Please reproduce the entire listing, character for character.
(Supplied data)
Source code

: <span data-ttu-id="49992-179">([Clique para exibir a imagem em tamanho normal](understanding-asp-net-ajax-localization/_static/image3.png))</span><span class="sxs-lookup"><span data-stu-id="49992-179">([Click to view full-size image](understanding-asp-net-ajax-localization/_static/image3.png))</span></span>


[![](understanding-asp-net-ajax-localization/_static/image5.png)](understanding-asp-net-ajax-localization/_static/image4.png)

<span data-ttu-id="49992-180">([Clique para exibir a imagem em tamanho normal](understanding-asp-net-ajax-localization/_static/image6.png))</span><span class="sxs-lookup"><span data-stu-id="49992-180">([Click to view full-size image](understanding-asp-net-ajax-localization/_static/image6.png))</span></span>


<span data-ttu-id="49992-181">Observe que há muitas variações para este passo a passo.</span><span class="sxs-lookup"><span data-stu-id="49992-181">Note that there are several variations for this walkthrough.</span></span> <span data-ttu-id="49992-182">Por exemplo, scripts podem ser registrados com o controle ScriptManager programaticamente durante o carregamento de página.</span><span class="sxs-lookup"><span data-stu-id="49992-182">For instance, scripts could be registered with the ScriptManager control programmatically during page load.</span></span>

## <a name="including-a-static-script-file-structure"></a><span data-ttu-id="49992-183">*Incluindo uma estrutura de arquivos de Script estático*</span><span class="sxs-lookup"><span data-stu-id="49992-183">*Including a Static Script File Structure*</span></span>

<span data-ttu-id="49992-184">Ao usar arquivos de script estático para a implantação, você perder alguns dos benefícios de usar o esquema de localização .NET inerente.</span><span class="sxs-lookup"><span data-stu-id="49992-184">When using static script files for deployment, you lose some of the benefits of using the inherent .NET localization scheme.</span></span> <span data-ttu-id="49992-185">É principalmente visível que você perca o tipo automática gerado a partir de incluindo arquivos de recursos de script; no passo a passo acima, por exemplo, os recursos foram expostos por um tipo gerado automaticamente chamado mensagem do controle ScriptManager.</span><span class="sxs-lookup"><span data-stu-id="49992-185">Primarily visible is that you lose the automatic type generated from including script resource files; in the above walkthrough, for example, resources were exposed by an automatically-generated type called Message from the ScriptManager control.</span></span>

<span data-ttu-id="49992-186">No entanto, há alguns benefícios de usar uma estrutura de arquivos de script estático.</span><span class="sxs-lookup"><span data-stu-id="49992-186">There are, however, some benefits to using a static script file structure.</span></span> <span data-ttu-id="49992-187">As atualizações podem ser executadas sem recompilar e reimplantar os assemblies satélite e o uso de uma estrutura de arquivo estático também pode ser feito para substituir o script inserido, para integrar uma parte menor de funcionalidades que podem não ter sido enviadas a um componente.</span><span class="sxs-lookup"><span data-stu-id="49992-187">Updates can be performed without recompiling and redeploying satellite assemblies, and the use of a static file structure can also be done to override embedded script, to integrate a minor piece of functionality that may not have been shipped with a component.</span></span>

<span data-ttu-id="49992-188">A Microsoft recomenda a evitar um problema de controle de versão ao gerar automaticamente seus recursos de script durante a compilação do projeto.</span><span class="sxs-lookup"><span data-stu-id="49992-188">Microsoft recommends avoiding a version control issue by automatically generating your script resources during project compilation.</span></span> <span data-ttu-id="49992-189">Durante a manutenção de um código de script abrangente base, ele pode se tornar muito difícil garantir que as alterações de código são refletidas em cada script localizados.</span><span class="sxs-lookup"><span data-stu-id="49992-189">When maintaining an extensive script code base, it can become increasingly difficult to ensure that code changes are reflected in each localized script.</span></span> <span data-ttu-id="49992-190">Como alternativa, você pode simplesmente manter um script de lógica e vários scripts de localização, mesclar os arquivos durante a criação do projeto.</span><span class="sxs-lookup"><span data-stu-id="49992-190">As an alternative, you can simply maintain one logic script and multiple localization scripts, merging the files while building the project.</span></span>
(End Supplied data)
Answer for the task –
Source code

: <span data-ttu-id="49992-179">([Clique para exibir a imagem em tamanho normal](understanding-asp-net-ajax-localization/_static/image3.png))</span><span class="sxs-lookup"><span data-stu-id="49992-179">([Click to view full-size image](understanding-asp-net-ajax-localization/_static/image3.png))</span></span>


[![](understanding-asp-net-ajax-localization/_static/image5.png)](understanding-asp-net-ajax-localization/_static/image4.png)

<span data-ttu-id="49992-180">([Clique para exibir a imagem em tamanho normal](understanding-asp-net-ajax-localization/_static/image6.png))</span><span class="sxs-lookup"><span data-stu-id="49992-180">([Click to view full-size image](understanding-asp-net-ajax-localization/_static/image6.png))</span></span>


<span data-ttu-id="49992-181">Observe que há muitas variações para este passo a passo.</span><span class="sxs-lookup"><span data-stu-id="49992-181">Note that there are several variations for this walkthrough.</span></span> <span data-ttu-id="49992-182">Por exemplo, scripts podem ser registrados com o controle ScriptManager programaticamente durante o carregamento de página.</span><span class="sxs-lookup"><span data-stu-id="49992-182">For instance, scripts could be registered with the ScriptManager control programmatically during page load.</span></span>

## <a name="including-a-static-script-file-structure"></a><span data-ttu-id="49992-183">*Incluindo uma estrutura de arquivos de Script estático*</span><span class="sxs-lookup"><span data-stu-id="49992-183">*Including a Static Script File Structure*</span></span>

<span data-ttu-id="49992-184">Ao usar arquivos de script estático para a implantação, você perder alguns dos benefícios de usar o esquema de localização .NET inerente.</span><span class="sxs-lookup"><span data-stu-id="49992-184">When using static script files for deployment, you lose some of the benefits of using the inherent .NET localization scheme.</span></span> <span data-ttu-id="49992-185">É principalmente visível que você perca o tipo automática gerado a partir de incluindo arquivos de recursos de script; no passo a passo acima, por exemplo, os recursos foram expostos por um tipo gerado automaticamente chamado mensagem do controle ScriptManager.</span><span class="sxs-lookup"><span data-stu-id="49992-185">Primarily visible is that you lose the automatic type generated from including script resource files; in the above walkthrough, for example, resources were exposed by an automatically-generated type called Message from the ScriptManager control.</span></span>

<span data-ttu-id="49992-186">No entanto, há alguns benefícios de usar uma estrutura de arquivos de script estático.</span><span class="sxs-lookup"><span data-stu-id="49992-186">There are, however, some benefits to using a static script file structure.</span></span> <span data-ttu-id="49992-187">As atualizações podem ser executadas sem recompilar e reimplantar os assemblies satélite e o uso de uma estrutura de arquivo estático também pode ser feito para substituir o script inserido, para integrar uma parte menor de funcionalidades que podem não ter sido enviadas a um componente.</span><span class="sxs-lookup"><span data-stu-id="49992-187">Updates can be performed without recompiling and redeploying satellite assemblies, and the use of a static file structure can also be done to override embedded script, to integrate a minor piece of functionality that may not have been shipped with a component.</span></span>

<span data-ttu-id="49992-188">A Microsoft recomenda a evitar um problema de controle de versão ao gerar automaticamente seus recursos de script durante a compilação do projeto.</span><span class="sxs-lookup"><span data-stu-id="49992-188">Microsoft recommends avoiding a version control issue by automatically generating your script resources during project compilation.</span></span> <span data-ttu-id="49992-189">Durante a manutenção de um código de script abrangente base, ele pode se tornar muito difícil garantir que as alterações de código são refletidas em cada script localizados.</span><span class="sxs-lookup"><span data-stu-id="49992-189">When maintaining an extensive script code base, it can become increasingly difficult to ensure that code changes are reflected in each localized script.</span></span> <span data-ttu-id="49992-190">Como alternativa, você pode simplesmente manter um script de lógica e vários scripts de localização, mesclar os arquivos durante a criação do projeto.</span><span class="sxs-lookup"><span data-stu-id="49992-190">As an alternative, you can simply maintain one logic script and multiple localization scripts, merging the files while building the project.</span></span>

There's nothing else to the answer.